A depressingly familiar theme has dominated the reports and commentary that have surfaced in the wake of the Taliban’s rapid takeover of Afghanistan in the aftermath of U.S. withdrawal: The end of 20 years of imperial war is a feminist disaster. “Women in Afghanistan Fear Return to a Repressive Past Under Taliban,” one New York Times headline declaimed. USA Today put it more condescendingly: “We can’t make a country care about its own women. Only Afghanistan can do that.”

And President Joe Biden’s adherence to Trump’s decision to pull troops out of the country has attracted ostensibly humanitarian pushback from both parties: “The decision to place a higher priority on a political promise than on the lives of innocent men, women, and children is a stain on America’s reputation and undermines our credibility around the world,” read a statement issued by Republican Senator Mitt Romney. Democratic Senator Jeanne Shaheen lamented the changing fortunes of Afghan “girls who grew up with freedoms, education, and dreams of building their country’s future.”

These sentiments mimic those that were trotted out two decades ago to fortify support for war in the first place: Representative Carolyn Maloney famously (and embarrassingly!) donned a burqa to deliver a Congressional speech lauding then-President George W. Bush for waging a just war that had the potential to liberate the brutalized women of Afghanistan. The Feminist Majority Foundation cheered on the U.S.-led invaders as a “coalition of hope” in a lengthy 2002 spread in Ms. magazine. Media coverage about women in Afghanistan skyrocketed in the months after the 9/11 attacks, which helped bolster public opinion regarding military intervention in the Central Asian country.

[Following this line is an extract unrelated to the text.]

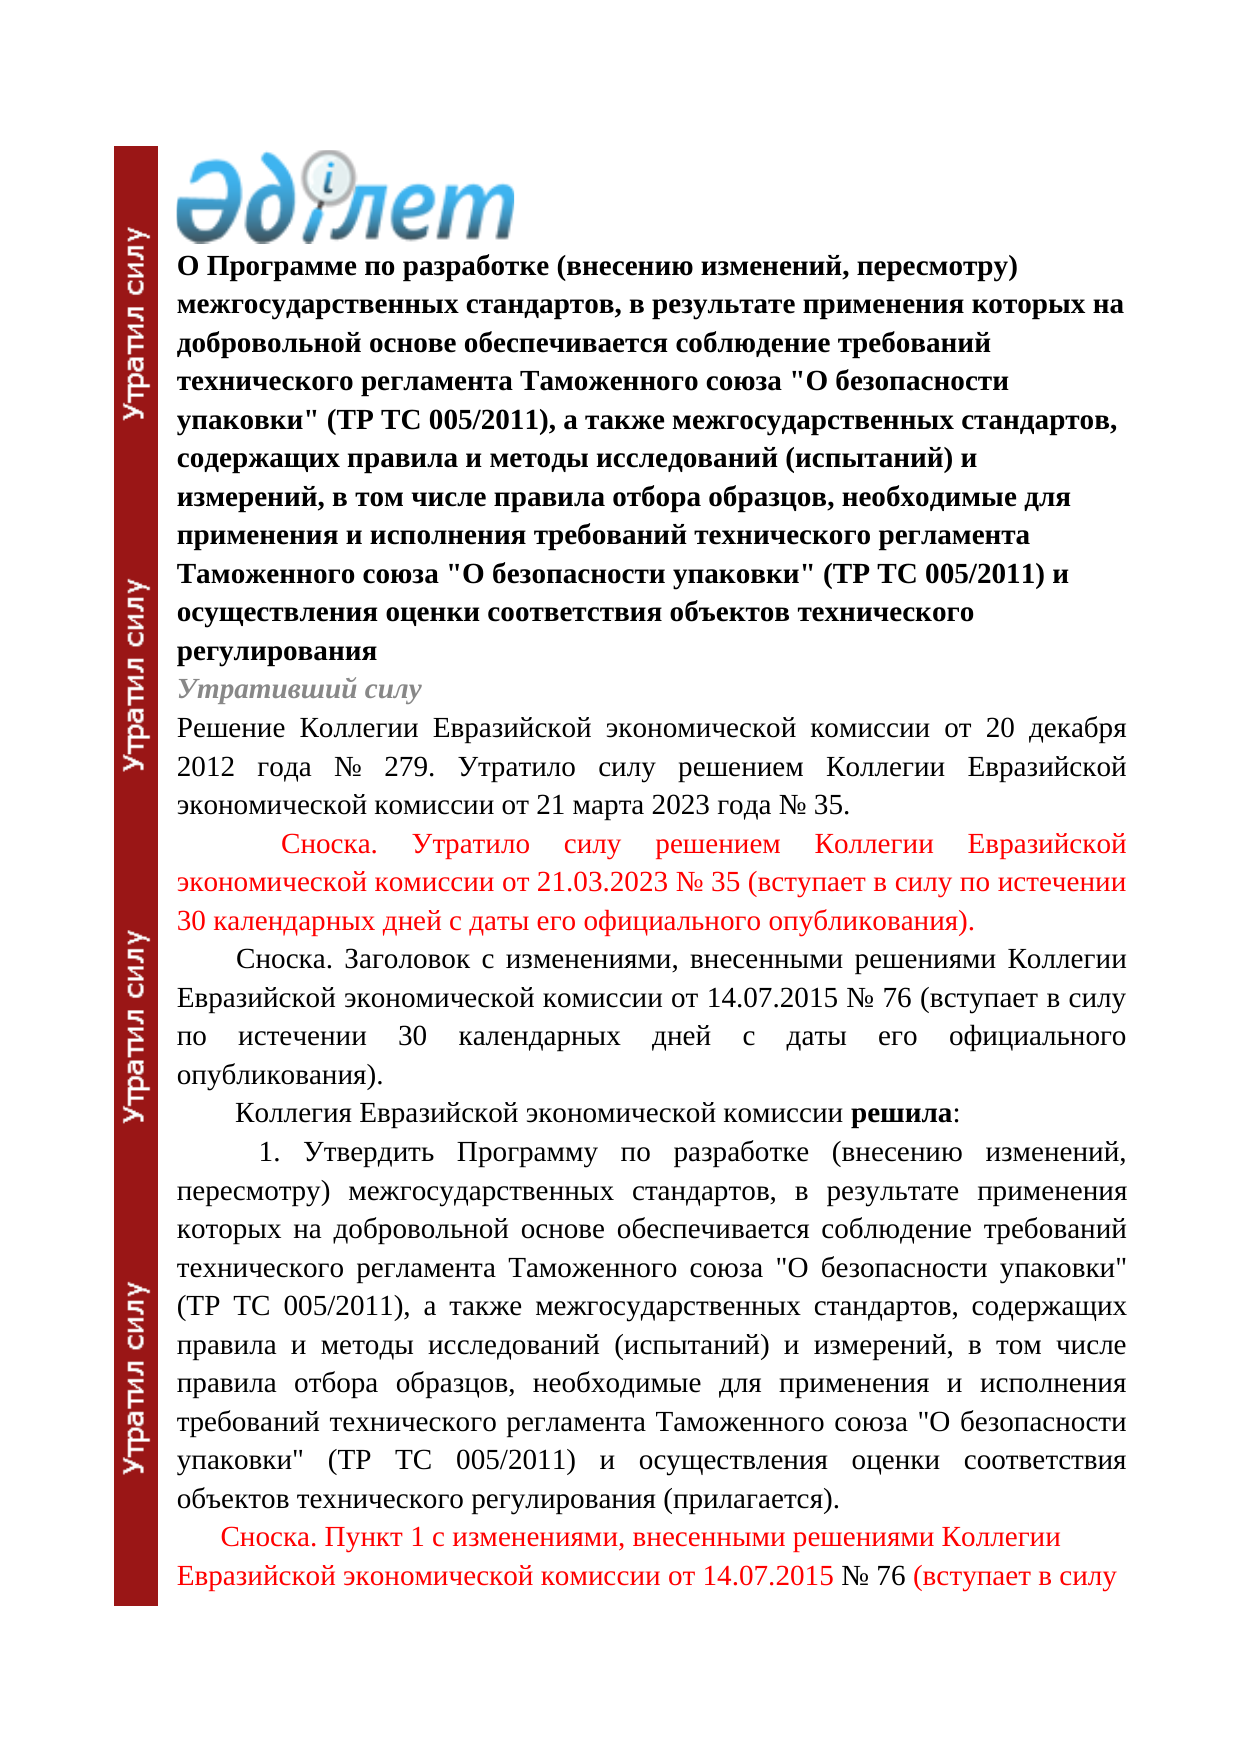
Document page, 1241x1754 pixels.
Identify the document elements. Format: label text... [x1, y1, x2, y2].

The fact that Afghan women really do face immense oppression makes their cynical use for war-stoking purposes almost unfathomably galling. While conditions may have improved for certain individual women in Afghanistan since the U.S. launched a ground war there in late 2001, the war was never waged on their behalf, and those who led the nation into war—along with everyone who has served to maintain the occupation since—never did so with the intention of securing an egalitarian future for the women of Afghanistan. Imperialism is not compatible with feminism, and the persistent assertions that it can be reflects the ugliest truths about both.

Many Americans’ understanding of war as a moral mechanism for liberation is overwhelmingly based on the wars that people socialized in the United States have the most familiarity with: the American Civil War and World War II, which ended the horrific atrocities of chattel slavery and genocide, respectively (even if those outcomes weren’t precisely the victors’ primary motivation). But they’re exceptions: History offers vanishingly few examples of wars that were actually worth a damn, and this is particularly true of nearly every U.S. military intervention since 1945, which were largely conducted to fortify American political and economic domination across the planet while wrecking countless lives in the process. If this sounds to you like the angsty ramblings of a college freshman home for Thanksgiving, I dare you to come up with a better or more concise explanation of what exactly the past few generations of American wars were intended to accomplish.